Obtaining those base addresses should be done as part of the initialisation of the persistent collective operation. I would do it via point-to-point, I think. Use nonblocking point-to-point so the sends/recvs can be added to the schedule. Add those steps to the schedule before the restart point in the schedule, so they only get done once when the operation initialises, not every time the operation is (re)started.

lcebaman commented 4 years ago

Currently, this is what we do:

 /* Create dynamic window */
res = ompi_win_create_dynamic(&info->super, comm, &win);
 ....
  /* Attach window to tmp sendbuf */
 res = win->w_osc_module->osc_win_attach(win, tmpsbuf, count*size);
.....
  /* MPI Get_address  */
  MPI_Get_address (tmpsbuf, &disp);
....
  /* create an array of displacements where all ranks will gather the value*/
  disp_a = (MPI_Aint*)malloc(count * sizeof(MPI_Aint));
....
  /* Gather ALL displacements-> pt2pt call */
  res = comm->c_coll->coll_allgather(&disp, 1, MPI_INT, disp_a, count, MPI_INT, comm,
                                     comm->c_coll->coll_allgather_module);

Which I think is right?, but disp_a is never used later on!

dholmes-epcc-ed-ac-uk commented 4 years ago

The allgather is overkill (you don't need all those values, and the memory requirement for storing them scales linearly with the number of processes, rather than being fixed by the number of direct neighbours in the protocol pattern, i.e. 3 in our case).
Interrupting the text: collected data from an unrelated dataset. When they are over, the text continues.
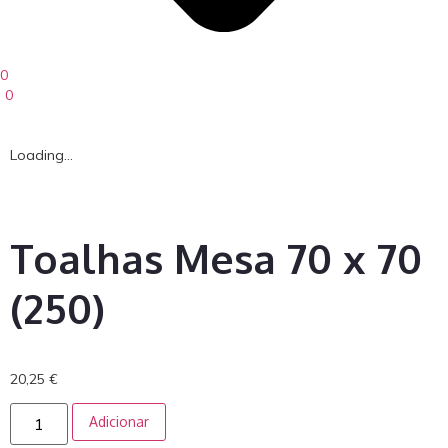
0
0
Loading...
Toalhas Mesa 70 x 70
(250)
20,25
€
Adicionar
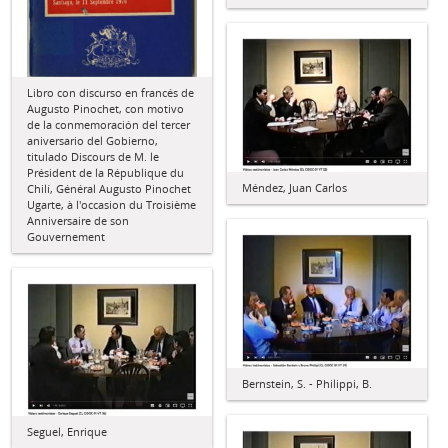
Libro con discurso en francés de
Augusto Pinochet, con motivo
de la conmemoración del tercer
aniversario del Gobierno,
titulado Discours de M. le
Président de la République du
Méndez, Juan Carlos
Chilí, Général Augusto Pinochet
Ugarte, à l'occasion du Troisième
Anniversaire de son
Gouvernement
Bernstein, S. - Philippi, B.
Seguel, Enrique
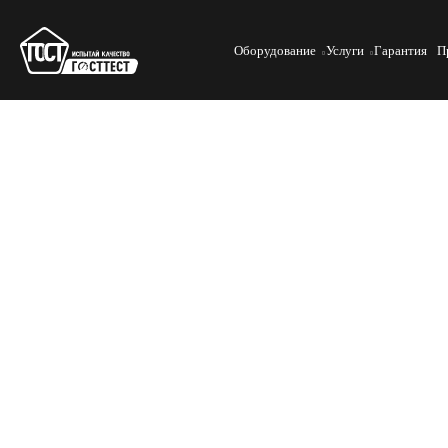
Оборудование
Услуги
Гарантия
П
Проверка прочности клеевы
Эффективность и долговечность изделий из углеволокна зави
проверяются с помощью стандартных методик и специальног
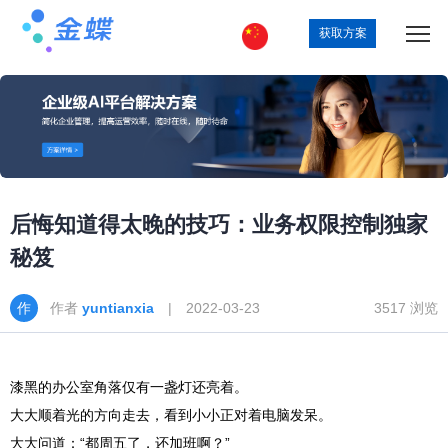
获取方案
后悔知道得太晚的技巧：业务权限控制独家
秘笈
作者
yuntianxia
| 2022-03-23
3517 浏览
漆黑的办公室角落仅有一盏灯还亮着。
大大顺着光的方向走去，看到小小正对着电脑发呆。
大大问道：“都周五了，还加班啊？”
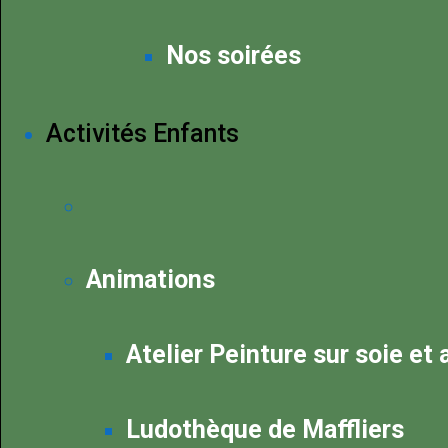
Nos soirées
Activités Enfants
Animations
Atelier Peinture sur soie et
Ludothèque de Maffliers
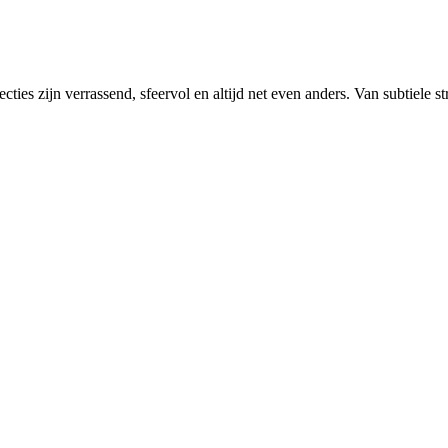
ties zijn verrassend, sfeervol en altijd net even anders. Van subtiele s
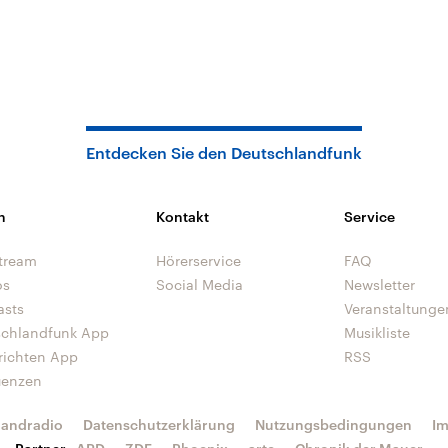
Entdecken Sie den Deutschlandfunk
n
Kontakt
Service
tream
Hörerservice
FAQ
os
Social Media
Newsletter
asts
Veranstaltunge
schlandfunk App
Musikliste
richten App
RSS
uenzen
landradio
Datenschutzerklärung
Nutzungsbedingungen
I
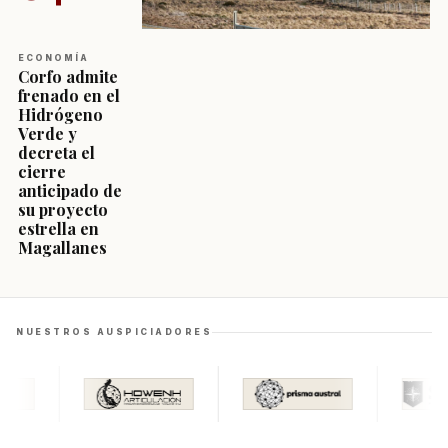
ECONOMÍA
Corfo admite
frenado en el
Hidrógeno
Verde y
decreta el
cierre
anticipado de
su proyecto
estrella en
Magallanes
NUESTROS AUSPICIADORES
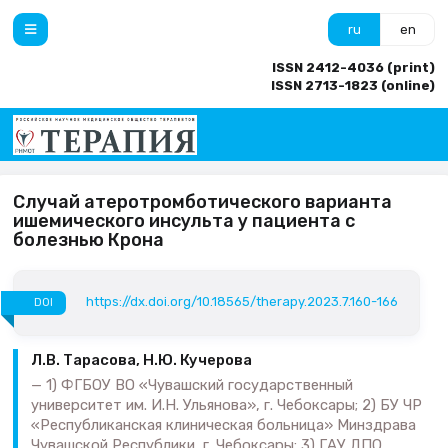
ru
en
ISSN 2412-4036 (print)
ISSN 2713-1823 (online)
Случай атеротромботического варианта
ишемического инсульта у пациента с
болезнью Крона
https://dx.doi.org/10.18565/therapy.2023.7.160-166
DOI
Л.В. Тарасова, Н.Ю. Кучерова
1) ФГБОУ ВО «Чувашский государственный
университет им. И.Н. Ульянова», г. Чебоксары; 2) БУ ЧР
«Республиканская клиническая больница» Минздрава
Чувашской Республики, г. Чебоксары; 3) ГАУ ДПО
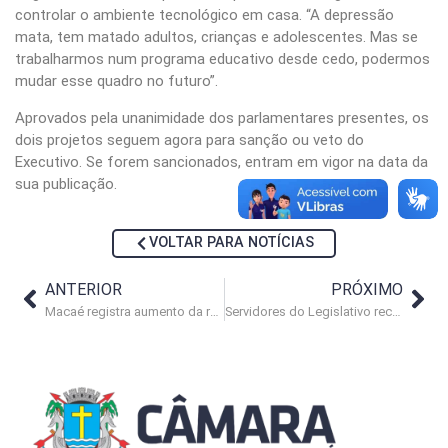
controlar o ambiente tecnológico em casa. “A depressão
mata, tem matado adultos, crianças e adolescentes. Mas se
trabalharmos num programa educativo desde cedo, podermos
mudar esse quadro no futuro”.
Aprovados pela unanimidade dos parlamentares presentes, os
dois projetos seguem agora para sanção ou veto do
Executivo. Se forem sancionados, entram em vigor na data da
sua publicação.
VOLTAR PARA NOTÍCIAS
ANTERIOR
PRÓXIMO
Macaé registra aumento da receita própria no 1º quadrimestre de 2025
Servidores do Legislativo recebem vacina contra a gripe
Also, this looks like a blocking allgather, which would ideally (eventually) be replaced with nonblocking something.

However, yes - this disp_a will contain the values you need to fix the "region not found" error.

lcebaman commented 4 years ago

I agree, we do not need all disp, but which ones do we need?

dholmes-epcc-ed-ac-uk commented 4 years ago

The ones for the parent process and the two children processes. Deal with that later :)

First fix the region not found by using disp_a[trygetargs.target_rank] (hopefully trygetargs.target_rank is already set correctly somewhere early on, e.g. during initialisation of the operation?)